• **Task requirements**
1) Answer these questions about the forum post on CUDA and OpenCL PTX code:
(a) Which kernel does the writer use in both CUDA and OpenCL?
(b) What are the two int parameters in the native kernel signature called?
(c) In the CUDA PTX code, what type is given for the parameter whose name ends in "imatrix"?
2) Translate this sentence from the forum post on CUDA and OpenCL PTX code into Spanish: "I think it will work in theory."
3) From the forum post on CUDA and OpenCL PTX code, output word for word the part that opens with the words containing "Hi everyone, I" and closes with "datatype * omatrix)".

• **Quoted passage**
Hi everyone, I am considering inter-operation between CUDA PTX code and OpenCL PTX code. I think it will work in theory. However, I came across some problems when doing experiments in practice.
I use “transpose” in both CUDA and OpenCL. The signature of native kernel is listed as follows:
void transpose_native(const __global datatype * imatrix,
const int w,
const int h,
__global datatype * omatrix)
After front-end compiling, we get the PTX codes of
CUDA:
.entry _Z16transpose_nativeIfEvPKT_iiPS0_ (
.param .u64 __cudaparm__Z16transpose_nativeIfEvPKT_iiPS0__imatrix,
.param .s32 __cudaparm__Z16transpose_nativeIfEvPKT_iiPS0__w,
.param .s32 __cudaparm__Z16transpose_nativeIfEvPKT_iiPS0__h,
.param .u64 __cudaparm__Z16transpose_nativeIfEvPKT_iiPS0__omatrix)

• **Input data**

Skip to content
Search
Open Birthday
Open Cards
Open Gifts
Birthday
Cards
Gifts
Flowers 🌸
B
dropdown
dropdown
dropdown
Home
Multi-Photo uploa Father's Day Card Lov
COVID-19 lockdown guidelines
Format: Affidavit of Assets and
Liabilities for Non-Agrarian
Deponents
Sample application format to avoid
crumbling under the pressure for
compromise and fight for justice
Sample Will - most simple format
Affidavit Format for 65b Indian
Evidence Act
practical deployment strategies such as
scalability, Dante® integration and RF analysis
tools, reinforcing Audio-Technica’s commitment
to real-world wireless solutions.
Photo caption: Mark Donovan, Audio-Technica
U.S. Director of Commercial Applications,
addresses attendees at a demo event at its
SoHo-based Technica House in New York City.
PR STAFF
--
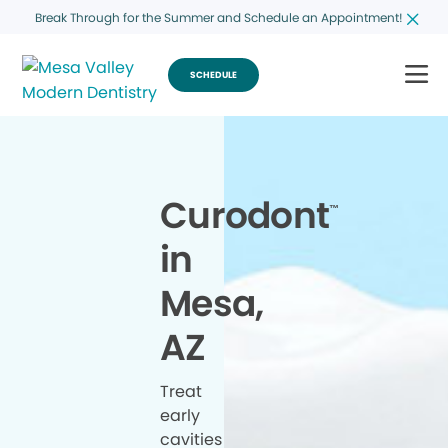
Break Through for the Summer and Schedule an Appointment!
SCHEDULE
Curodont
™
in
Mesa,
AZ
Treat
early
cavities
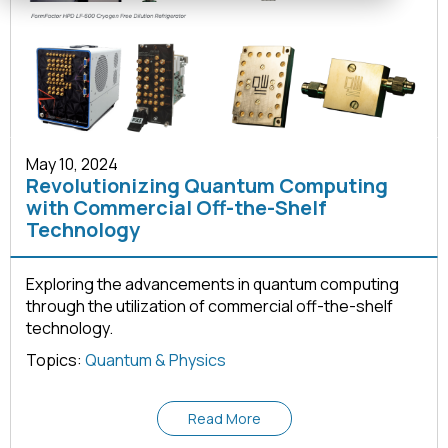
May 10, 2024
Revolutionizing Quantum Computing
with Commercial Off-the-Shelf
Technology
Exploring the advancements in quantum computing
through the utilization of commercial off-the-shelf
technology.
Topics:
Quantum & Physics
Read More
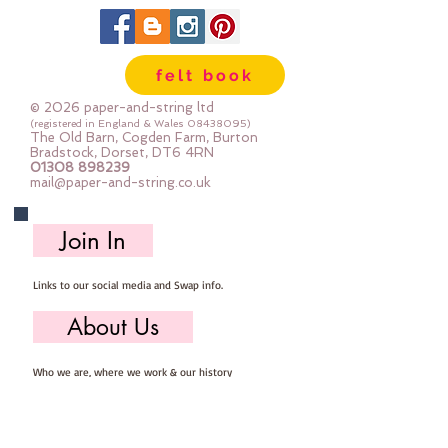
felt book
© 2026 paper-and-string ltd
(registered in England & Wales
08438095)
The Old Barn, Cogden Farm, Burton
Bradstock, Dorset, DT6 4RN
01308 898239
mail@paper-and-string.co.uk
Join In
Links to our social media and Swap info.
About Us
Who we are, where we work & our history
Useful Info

• **Solutions in order**
1)
(a) The "transpose" kernel.
(b) w and h.
(c) .u64

2) Creo que funcionará en teoría.

3)
Hi everyone, I am considering inter-operation between CUDA PTX code and OpenCL PTX code. I think it will work in theory. However, I came across some problems when doing experiments in practice.
I use “transpose” in both CUDA and OpenCL. The signature of native kernel is listed as follows:
void transpose_native(const __global datatype * imatrix,
const int w,
const int h,
__global datatype * omatrix)